The Lego Movie

Perhaps it is no surprise that in the sixty years since the launch of Lego, it has permeated almost every corner of popular culture. As children, Action Man, Barbie and Dinky may have provided more accurate facsimiles for playmates or replicas of Thunderbird 2 and Eagle transporters, but Lego was adaptable and reusable, endlessly reborn as increasingly complex creations as the minds of the children using it grew in complexity and ambition, and unlike many cherished possessions now turned to rags and debris, Lego was practically indestructible.

The first entries into licensed products came in 1999, the year the spinoff Duplo range aimed its Winnie the Pooh sets at younger children, while the parent range released the first Star Wars sets, ostensibly for younger children but with many in a price bracket undeniably requiring the purchasing power of their parents. Since then, brickwork foundations have been laid in with DC Universe, Marvel Universe, Harry Potter, Lord of the Rings and many others, some of them reverse engineered back into videogame and animated interpretations.

And so, inevitably, Lego has returned to itself, an animated adventure based on the excitement and versatility of a pile of plastic bricks, and with even the studio logo recreated in Lego it’s a wholly realised world in hard plastic, but as construction worker Emmet Brickowski (Chris Pratt, soon to be seen as Star-Lord in Guardians of the Galaxy) discovers, the built in limitations of their structure means that nobody is able to move beyond their design, his construction team entirely reliant on the instruction booklets as they go about their formulaic lives, drinking overpriced coffee, singing the same anthem that “everything is awesome,” victims of corporate conditioning.

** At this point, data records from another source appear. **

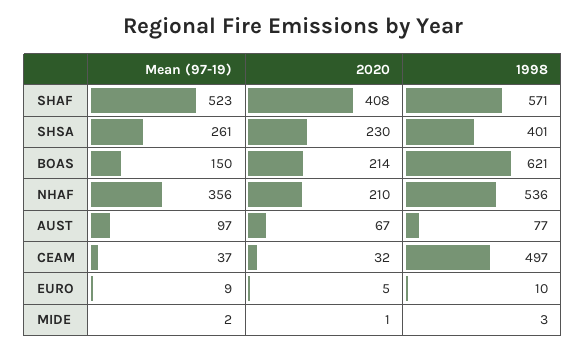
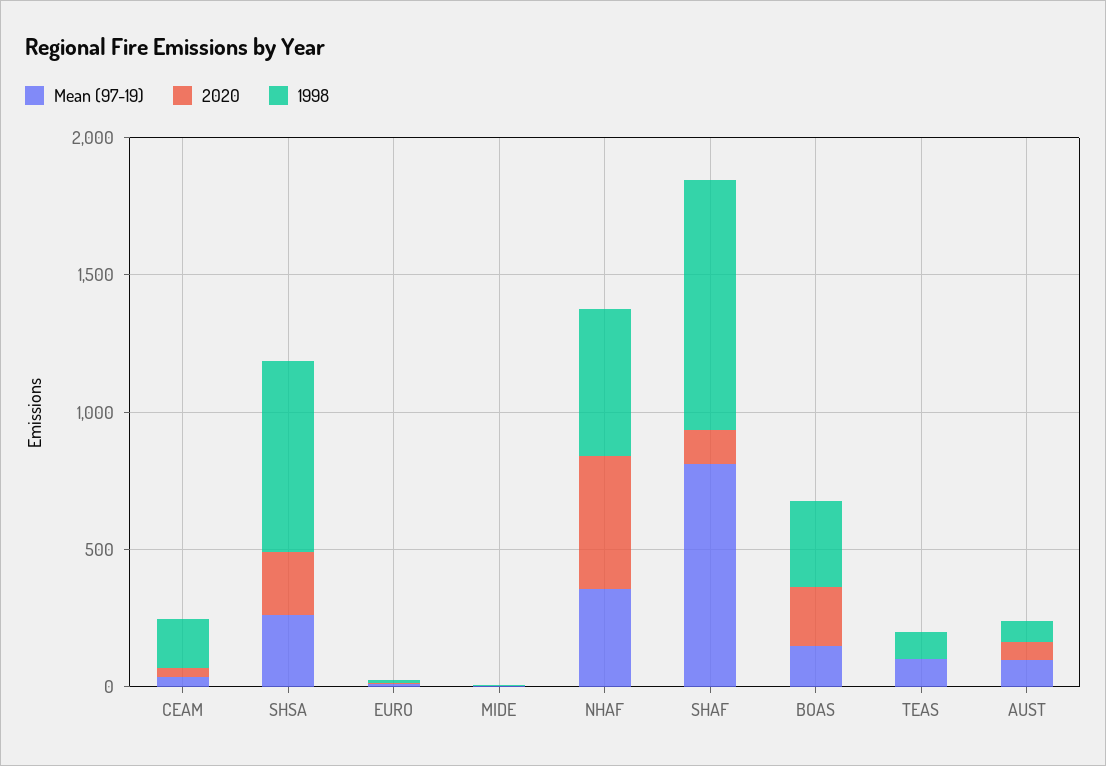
  {
    "Mean (97-19)": {
-     "SHAF": 523,
+     "SHAF": 800,
      "SHSA": 261,
      "BOAS": 150,
      "NHAF": 356,
      "AUST": 97,
      "CEAM": 37,
      "EURO": 9,
-     "MIDE": 2
+     "MIDE": 2,
+     "TEAS": 100
    },
    "2020": {
-     "SHAF": 408,
+     "SHAF": 100,
      "SHSA": 230,
      "BOAS": 214,
-     "NHAF": 210,
+     "NHAF": 500,
      "AUST": 67,
      "CEAM": 32,
      "EURO": 5,
-     "MIDE": 1
+     "MIDE": 1,
+     "TEAS": 0
    },
    "1998": {
-     "SHAF": 571,
+     "SHAF": 900,
-     "SHSA": 401,
+     "SHSA": 700,
-     "BOAS": 621,
+     "BOAS": 300,
      "NHAF": 536,
      "AUST": 77,
-     "CEAM": 497,
+     "CEAM": 200,
      "EURO": 10,
-     "MIDE": 3
+     "MIDE": 3,
+     "TEAS": 100
    }
  }

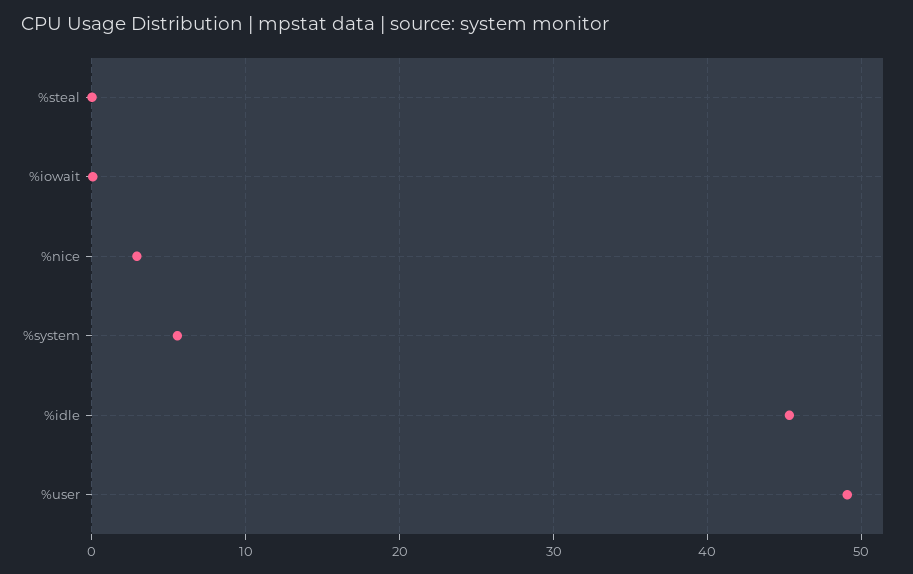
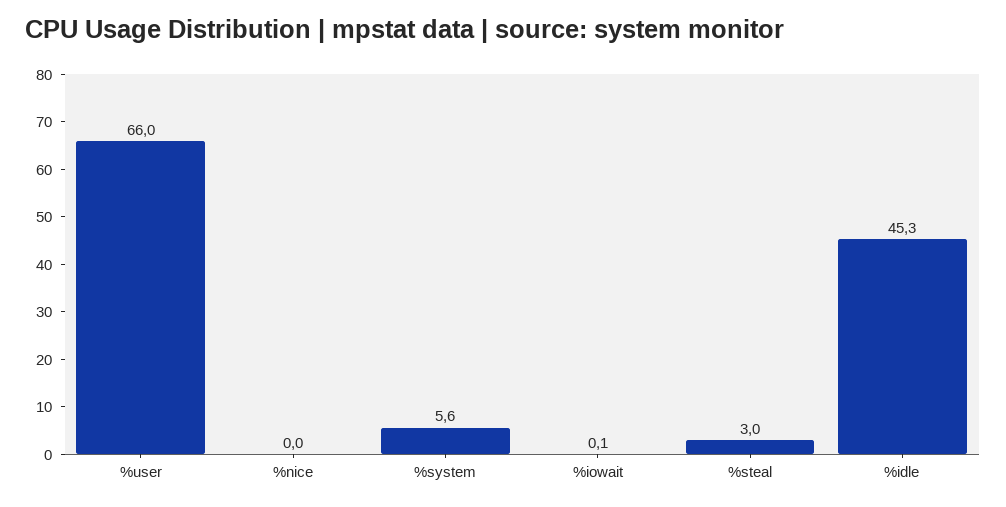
  {
-   "%steal": 0,
+   "%steal": 3,
    "%iowait": 0.1,
-   "%nice": 3,
+   "%nice": 0,
    "%system": 5.6,
    "%idle": 45.3,
-   "%user": 49
+   "%user": 66
  }

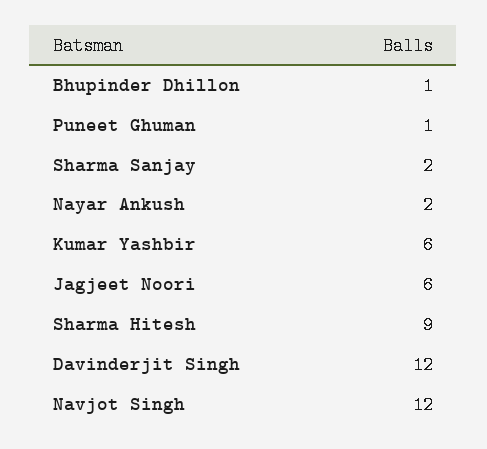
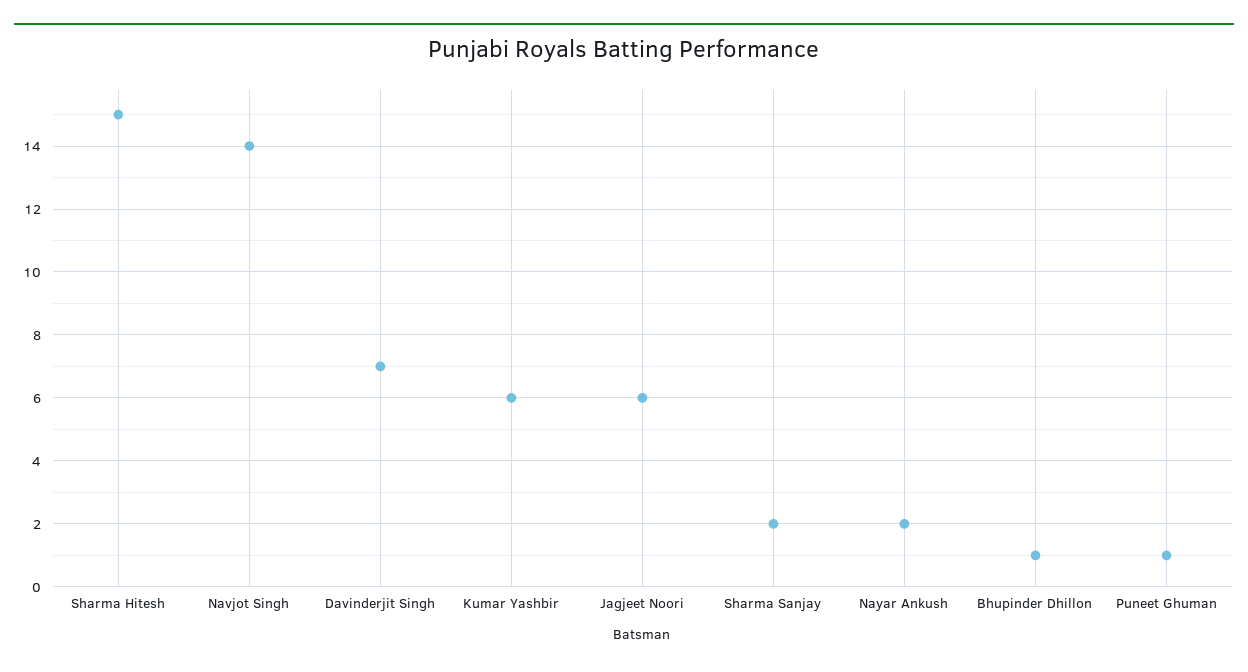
  {
    "Bhupinder Dhillon": 1,
    "Puneet Ghuman": 1,
    "Sharma Sanjay": 2,
    "Nayar Ankush": 2,
    "Kumar Yashbir": 6,
    "Jagjeet Noori": 6,
-   "Sharma Hitesh": 9,
+   "Sharma Hitesh": 15,
-   "Davinderjit Singh": 12,
+   "Davinderjit Singh": 7,
-   "Navjot Singh": 12
+   "Navjot Singh": 14
  }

Seeing a trespasser on his worksite after hours, Emmet follows her to investigate but falls into a pit where he discovers the Piece of Resistance, a mythical object not made of Lego, which attaches himself to his back.

Awakening in the custody of Bad Cop/Good Cop (Liam Neeson), Emmet learns that Lord Business (Will Ferrell) is planning to freeze all changes in Bricksburg using the Kragle, and that only the Piece of Resistance can stop him.

Rescued by WyldStyle (Elizabeth Banks), the woman who accidentally led him to the Piece of Resistance which she was seeking, she takes him to meet Vitruvius (Morgan Freeman), one of the Master Builders whose creativity and ability to think beyond the blocks was a threat to Lord Business.

Believing Emmet to be one of the Master Builders, they are disappointed when he demonstrates no flair, but with Bad Cop in pursuit, WyldStyle’s gruff overachieving boyfriend Batman (Will Arnett) helps flee to a meeting of the surviving builders in Cloud Cuckoo Land, and the chase is on.

With access across the Lego range, the assemblage of characters is unparalleled, with cameos from Channing Tatum’s Superman, Jonah Hill’s Green Lantern, Cobie Smulder’s Wonder Woman, Todd Hansen’s Gandalf, Keith Ferguson’s Han Solo and Anthony Daniels and Billy Dee Williams reprising their roles as C-3P0 and Lando Calrissian, all of them vying for their time in the limelight, all of them wanting to be part of the team yet inevitably squabbling like children.

The versatility of the medium allows no limit to what can be shown, yet the characters never forget that they are Lego (“You see the sarcastic quotations I’m making with my claw-like hands?”), the cracks in the fourth wall exploding in the final act as the true identity of Lord Business and the fearful presence of “the man upstairs” is revealed. That the finale is predictable does not diminish it, acknowledging that while Lego can be enjoyed by adults they should not forget it was intended for children, with a final laugh provided when that inclusiveness is extended further still.

While not as smartly scripted as Mr Peabody & Sherman, the joy of The Lego Movie is its boundless enthusiasm and ability to cross genres and reference a plethora of popular culture and historical touchstones, from Abraham Lincoln updating his 1858 “house divided” speech to WyldStyle deliberately avoiding quoting Sarah Connor with her introduction “Come with me if you want to not die,” the only thing which could prevent anyone from enjoying the film is their own preconceptions of what it they can make of it.